By Lindsay Schlegel
In 1994, the Church celebrated the Year of the Family. Nearly thirty years later, Pope St. John Paul II’s “Letter to Families” remains relevant, encouraging, and worth a read, especially as we prepare to celebrate his feast day on October 22.
Popular culture will tell you that the Catholic Church doesn’t understand families, that She asks too much of adults and doesn’t understand what kids really need. These assessments are the fruits of a lack of education, poor interpretations, and passed-along misconceptions. The only remedy for these is to go straight to the source—that is, right to the Church Herself—with an open mind and a humble heart, ready to receive whatever one finds there.
There is more wisdom in this letter than one blog post can hold. The few lines highlighted here only begin to reveal the beauty of the Church’s teaching on and love for the family.
Truth #1: “The divine mystery of the Incarnation of the Word … has an intimate connection with the human family.”

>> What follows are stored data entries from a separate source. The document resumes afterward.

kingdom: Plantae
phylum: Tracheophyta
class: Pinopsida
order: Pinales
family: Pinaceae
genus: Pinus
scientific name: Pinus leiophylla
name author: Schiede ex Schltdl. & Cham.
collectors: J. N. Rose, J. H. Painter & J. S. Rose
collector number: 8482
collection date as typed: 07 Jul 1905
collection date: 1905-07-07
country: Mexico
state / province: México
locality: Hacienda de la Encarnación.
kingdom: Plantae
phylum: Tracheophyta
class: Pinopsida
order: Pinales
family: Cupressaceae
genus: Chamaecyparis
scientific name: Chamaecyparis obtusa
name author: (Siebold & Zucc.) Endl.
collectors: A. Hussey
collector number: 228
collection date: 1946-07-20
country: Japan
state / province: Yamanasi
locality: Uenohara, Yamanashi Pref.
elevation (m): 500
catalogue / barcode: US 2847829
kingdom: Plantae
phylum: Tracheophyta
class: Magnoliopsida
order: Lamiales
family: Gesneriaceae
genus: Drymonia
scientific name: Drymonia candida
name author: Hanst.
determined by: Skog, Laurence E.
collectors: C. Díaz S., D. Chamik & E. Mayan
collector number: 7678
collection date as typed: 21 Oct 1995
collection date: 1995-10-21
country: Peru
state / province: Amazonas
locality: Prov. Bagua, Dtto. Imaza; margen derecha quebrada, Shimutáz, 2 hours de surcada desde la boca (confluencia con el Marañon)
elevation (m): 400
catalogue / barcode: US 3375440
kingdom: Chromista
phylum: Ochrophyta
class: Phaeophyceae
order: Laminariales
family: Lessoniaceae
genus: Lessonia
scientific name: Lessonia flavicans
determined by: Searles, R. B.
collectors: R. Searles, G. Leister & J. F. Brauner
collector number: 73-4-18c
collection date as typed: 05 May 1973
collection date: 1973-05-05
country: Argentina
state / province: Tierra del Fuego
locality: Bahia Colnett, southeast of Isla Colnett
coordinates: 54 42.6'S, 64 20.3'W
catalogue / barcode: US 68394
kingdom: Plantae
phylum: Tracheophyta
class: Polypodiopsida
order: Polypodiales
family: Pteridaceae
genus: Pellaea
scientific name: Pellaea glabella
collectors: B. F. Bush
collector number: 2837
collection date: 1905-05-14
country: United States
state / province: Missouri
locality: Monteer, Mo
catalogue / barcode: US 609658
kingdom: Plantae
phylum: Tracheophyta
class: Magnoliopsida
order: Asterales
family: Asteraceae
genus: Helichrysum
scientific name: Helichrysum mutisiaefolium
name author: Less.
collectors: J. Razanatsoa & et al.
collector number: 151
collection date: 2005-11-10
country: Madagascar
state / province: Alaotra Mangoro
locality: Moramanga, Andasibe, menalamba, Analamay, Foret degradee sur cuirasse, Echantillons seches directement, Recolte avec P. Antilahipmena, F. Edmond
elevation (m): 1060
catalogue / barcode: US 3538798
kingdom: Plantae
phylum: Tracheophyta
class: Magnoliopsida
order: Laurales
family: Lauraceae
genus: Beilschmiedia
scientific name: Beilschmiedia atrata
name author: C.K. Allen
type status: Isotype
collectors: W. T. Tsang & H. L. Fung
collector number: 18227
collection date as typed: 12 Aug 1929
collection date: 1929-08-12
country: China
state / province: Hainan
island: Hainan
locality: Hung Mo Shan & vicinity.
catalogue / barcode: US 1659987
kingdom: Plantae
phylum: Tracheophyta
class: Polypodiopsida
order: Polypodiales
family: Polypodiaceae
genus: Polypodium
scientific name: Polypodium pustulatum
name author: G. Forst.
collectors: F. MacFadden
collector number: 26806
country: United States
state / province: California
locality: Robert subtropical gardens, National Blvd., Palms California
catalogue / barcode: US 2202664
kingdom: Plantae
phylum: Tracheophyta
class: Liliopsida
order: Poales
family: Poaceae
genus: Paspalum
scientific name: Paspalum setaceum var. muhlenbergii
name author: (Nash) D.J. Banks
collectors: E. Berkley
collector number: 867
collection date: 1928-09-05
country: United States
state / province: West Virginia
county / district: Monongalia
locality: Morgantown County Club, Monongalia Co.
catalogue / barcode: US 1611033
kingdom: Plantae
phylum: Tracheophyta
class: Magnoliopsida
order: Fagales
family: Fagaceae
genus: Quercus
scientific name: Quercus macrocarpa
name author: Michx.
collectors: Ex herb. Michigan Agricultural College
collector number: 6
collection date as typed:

The love with which God created the world is the same love which the family has as its origin. Scripture is full of marital and familial language. We know that God chose to send His only-begotten son into a human family, to be raised and cared for. Further, the “filial ‘obedience’ of Christ [is] … the first expression of that obedience to the Father ‘unto death’ … whereby he redeemed the world.”
Truth #2: “Prayer increases the strength and spiritual unity of the family, helping the family to partake of God’s own ‘strength.’”
The pope encourages “prayer by the family, prayer for the family, and prayer with the family” as a means of bringing family members together in love and truth. He writes that through prayer, one understands more fully what it is to be a person. It is only in understanding why and by whom we were created that we will come to the true and eternal happiness for which we all naturally long.
Truth #3: “By his very genealogy, the person created in the image and likeness of God, exists ‘for his own sake’ and reaches fulfillment precisely by sharing in God’s life.”
Man is the only creation who is an end in himself. That end is life with God. These two ideas may seem contradictory, but the pope explains that we must look at the connection between God and man as “a relationship, a complementarity, a unity.” Within the family, parents must recognize this in themselves, as well as in their children; we are all ends in ourselves, and we are all made for life with the Lord. We have to remember that “the will of the parents should be in harmony with the will of God.”
Truth #4: “The times in which we are living tend to restrict family units to two generations … not infrequently due to the belief that having several generations living together interferes with privacy and makes life too difficult.”
I’ll speak from my own experience on this one: My in-laws live in a senior suite attached to our house. Sometimes it does interfere with privacy, and sometimes it does make things difficult. But more often and more importantly, it means that my husband can help care for his father each day. It means my kids witness their grandparents’ faithfulness through in-person baptismal day and feast day celebrations. It means my in-laws (whom I affectionately call “Dad” and “Mama”) are here for us when we need them. It means each of us has a tangible, necessary, and loving reminder that the world doesn’t revolve around us.
Truth #5: “The family is indeed—more than any other human reality—the place where an individual can exist ‘for himself’ through the sincere gift of self.”
Man cannot find himself until he willingly gives himself to others. The family is the most basic and simultaneously the more profound circumstance in which to do that. The pope writes, “This is why [the family] remains a social institution which neither can nor should be replaced: it is the ‘sanctuary of life.’” There is no substitute, and we must pray and work for the dignity of marriage and the family.
We are made for communion and community, and it is a special vocation and a beautiful gift to have a family of one’s own. The letter addresses the reality that some families are in difficult situations, but are no less worthy of love and the universal prayer of the Church.
This month, as we celebrate a saint who understood the dignity of the person and the value of the family so deeply, may we pray for all families to witness to the tremendous love of our Father for every one of his children.
Lindsay Schlegel is the author of Don't Forget to Say Thank You: And Other Parenting Lessons That Brought Me Closer to God. She and her high-school-sweetheart-turned-husband live in New Jersey with their five children.